AMSTERDAM – A group of global institutional investors with combined assets of more than €725bn have called for fairer wages in textile supply chains. The investors have now launched an initiative which is also calling for a ban on child labour and excessive overtime. The move, the first of its kind to see investors pressing hard for serious social reform in textile supply chains, could potentially be decisive in turning the needle on such issues.
The Dutch institutional investors, which have combined assets of €725bn, have established the Platform Living Wage Financials (PLWF) initiative which is campaigning for fair wages in the textile sector in the developing world. The investors include asset managers MN, Kempen, Achmea IM, NN IP and Robeco. The initiative is also calling for textile manufacturers to increase the salaries of staff in clothing factories to a ‘living wage’.
“International organisations and [non-governmental organisations] have been advocating fair pay in the sector for years, but most multinationals pay labourers in poor countries the minimum wage, which is often much lower,” according to Karlijn van Lierop, head of sustainability at MN.
Van Lierop argued that textile firms would be more likely to implement wage increases if investors raised the issue, adding that the platform expected manufacturers to provide for better wages at their suppliers as well as their own factories.
The platform has engaged with 27 textile firms initially, to find out whether they have a policy in place to improve wages in poor countries.

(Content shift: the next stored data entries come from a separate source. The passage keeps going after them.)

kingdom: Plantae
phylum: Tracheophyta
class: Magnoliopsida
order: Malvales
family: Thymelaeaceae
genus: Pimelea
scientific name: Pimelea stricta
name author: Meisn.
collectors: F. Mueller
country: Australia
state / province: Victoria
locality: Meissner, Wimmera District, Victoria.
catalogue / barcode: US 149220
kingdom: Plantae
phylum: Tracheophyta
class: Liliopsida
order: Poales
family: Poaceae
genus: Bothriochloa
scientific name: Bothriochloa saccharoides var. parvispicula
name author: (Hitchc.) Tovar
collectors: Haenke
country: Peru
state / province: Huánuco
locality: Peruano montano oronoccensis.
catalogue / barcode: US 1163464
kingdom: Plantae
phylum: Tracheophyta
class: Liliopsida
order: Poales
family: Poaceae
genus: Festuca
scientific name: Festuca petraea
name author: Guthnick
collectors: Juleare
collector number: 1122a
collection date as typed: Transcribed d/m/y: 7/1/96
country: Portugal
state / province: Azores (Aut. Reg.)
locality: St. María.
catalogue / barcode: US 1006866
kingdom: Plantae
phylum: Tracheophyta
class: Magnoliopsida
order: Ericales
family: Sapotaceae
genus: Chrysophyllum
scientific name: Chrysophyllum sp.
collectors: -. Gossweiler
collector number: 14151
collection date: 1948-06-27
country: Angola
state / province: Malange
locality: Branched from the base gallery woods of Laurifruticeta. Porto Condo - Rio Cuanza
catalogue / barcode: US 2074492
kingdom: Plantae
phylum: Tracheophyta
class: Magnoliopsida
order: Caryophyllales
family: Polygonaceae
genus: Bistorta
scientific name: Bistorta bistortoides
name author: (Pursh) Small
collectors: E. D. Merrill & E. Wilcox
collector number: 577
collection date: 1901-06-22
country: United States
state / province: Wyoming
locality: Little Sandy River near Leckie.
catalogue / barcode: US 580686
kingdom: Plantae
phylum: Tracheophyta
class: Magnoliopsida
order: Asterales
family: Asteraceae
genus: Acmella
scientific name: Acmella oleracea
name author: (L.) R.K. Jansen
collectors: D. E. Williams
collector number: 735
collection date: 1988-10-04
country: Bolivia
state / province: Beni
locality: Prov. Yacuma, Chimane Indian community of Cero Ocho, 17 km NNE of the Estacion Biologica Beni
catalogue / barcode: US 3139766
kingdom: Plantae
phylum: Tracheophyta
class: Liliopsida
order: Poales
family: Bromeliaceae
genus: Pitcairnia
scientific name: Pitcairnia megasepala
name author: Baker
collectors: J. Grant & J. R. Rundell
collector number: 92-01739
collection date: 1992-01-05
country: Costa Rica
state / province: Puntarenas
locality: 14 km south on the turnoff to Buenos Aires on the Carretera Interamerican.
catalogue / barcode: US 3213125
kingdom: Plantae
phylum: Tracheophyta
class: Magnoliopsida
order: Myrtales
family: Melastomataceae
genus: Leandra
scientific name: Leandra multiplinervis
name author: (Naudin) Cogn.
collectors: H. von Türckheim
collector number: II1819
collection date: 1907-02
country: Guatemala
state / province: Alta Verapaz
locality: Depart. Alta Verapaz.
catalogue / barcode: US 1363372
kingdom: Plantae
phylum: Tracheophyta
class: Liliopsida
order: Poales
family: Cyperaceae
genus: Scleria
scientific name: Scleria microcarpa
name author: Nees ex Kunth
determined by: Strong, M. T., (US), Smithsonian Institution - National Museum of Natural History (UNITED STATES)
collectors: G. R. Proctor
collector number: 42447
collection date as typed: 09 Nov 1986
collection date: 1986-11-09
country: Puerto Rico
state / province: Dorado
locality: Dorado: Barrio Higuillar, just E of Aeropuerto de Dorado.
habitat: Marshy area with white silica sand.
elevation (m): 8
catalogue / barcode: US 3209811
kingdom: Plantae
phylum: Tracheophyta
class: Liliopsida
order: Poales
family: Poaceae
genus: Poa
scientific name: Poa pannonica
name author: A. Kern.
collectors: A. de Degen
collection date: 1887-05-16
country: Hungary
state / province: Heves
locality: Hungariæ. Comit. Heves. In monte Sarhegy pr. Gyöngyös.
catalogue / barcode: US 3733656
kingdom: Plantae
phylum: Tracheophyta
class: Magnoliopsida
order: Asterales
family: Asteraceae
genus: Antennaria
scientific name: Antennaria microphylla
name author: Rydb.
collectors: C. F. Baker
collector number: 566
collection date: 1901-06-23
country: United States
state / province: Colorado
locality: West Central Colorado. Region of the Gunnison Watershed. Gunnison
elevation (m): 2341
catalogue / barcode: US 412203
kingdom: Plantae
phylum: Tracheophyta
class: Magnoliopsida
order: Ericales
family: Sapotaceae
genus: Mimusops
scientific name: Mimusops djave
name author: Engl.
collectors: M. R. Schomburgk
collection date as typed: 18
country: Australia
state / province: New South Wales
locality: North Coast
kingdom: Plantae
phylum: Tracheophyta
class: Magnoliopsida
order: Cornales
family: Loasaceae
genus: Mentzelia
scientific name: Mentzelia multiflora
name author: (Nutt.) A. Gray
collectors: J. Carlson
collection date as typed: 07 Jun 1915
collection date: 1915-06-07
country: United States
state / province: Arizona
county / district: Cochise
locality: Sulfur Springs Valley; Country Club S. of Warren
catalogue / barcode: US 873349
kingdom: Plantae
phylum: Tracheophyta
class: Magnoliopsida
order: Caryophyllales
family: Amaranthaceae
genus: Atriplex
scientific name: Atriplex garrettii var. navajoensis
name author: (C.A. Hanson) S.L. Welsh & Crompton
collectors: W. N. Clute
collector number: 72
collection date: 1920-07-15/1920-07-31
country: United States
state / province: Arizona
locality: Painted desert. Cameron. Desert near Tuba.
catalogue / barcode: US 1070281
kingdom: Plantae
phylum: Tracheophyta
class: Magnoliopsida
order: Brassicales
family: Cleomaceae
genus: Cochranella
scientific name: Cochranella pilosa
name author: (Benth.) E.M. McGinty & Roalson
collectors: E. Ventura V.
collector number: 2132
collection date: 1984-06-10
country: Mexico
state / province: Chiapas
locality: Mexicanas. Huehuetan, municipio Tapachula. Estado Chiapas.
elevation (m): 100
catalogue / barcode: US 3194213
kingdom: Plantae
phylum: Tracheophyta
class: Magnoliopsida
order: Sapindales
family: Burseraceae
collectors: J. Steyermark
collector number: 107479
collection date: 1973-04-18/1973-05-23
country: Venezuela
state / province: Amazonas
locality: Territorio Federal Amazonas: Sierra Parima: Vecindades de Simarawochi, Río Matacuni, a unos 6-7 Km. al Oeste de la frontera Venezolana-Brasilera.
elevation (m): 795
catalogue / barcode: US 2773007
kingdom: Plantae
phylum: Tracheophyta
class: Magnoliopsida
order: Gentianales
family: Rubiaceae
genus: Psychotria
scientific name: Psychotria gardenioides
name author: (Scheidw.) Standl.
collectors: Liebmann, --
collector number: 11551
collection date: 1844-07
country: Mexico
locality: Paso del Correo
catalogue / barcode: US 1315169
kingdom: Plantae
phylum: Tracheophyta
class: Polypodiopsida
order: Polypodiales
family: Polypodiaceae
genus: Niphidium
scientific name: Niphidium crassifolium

Added a press note from MN: “Through the collaboration, we aim to ensure that garment and footwear brands in our investment portfolio have adequate processes and policies in place to enable the payment of living wage in their global supply chains. Over time, the companies should also show adequate progress on the way toward living wage implementation. MN works with 14 large listed garment and footwear brands, and the PLWF as a whole has an even broader reach. By guiding and assessing the companies to determine which companies have been leading on the issue and which need to do more, we aim to motivate the ‘laggards’ to follow their better-performing peers.”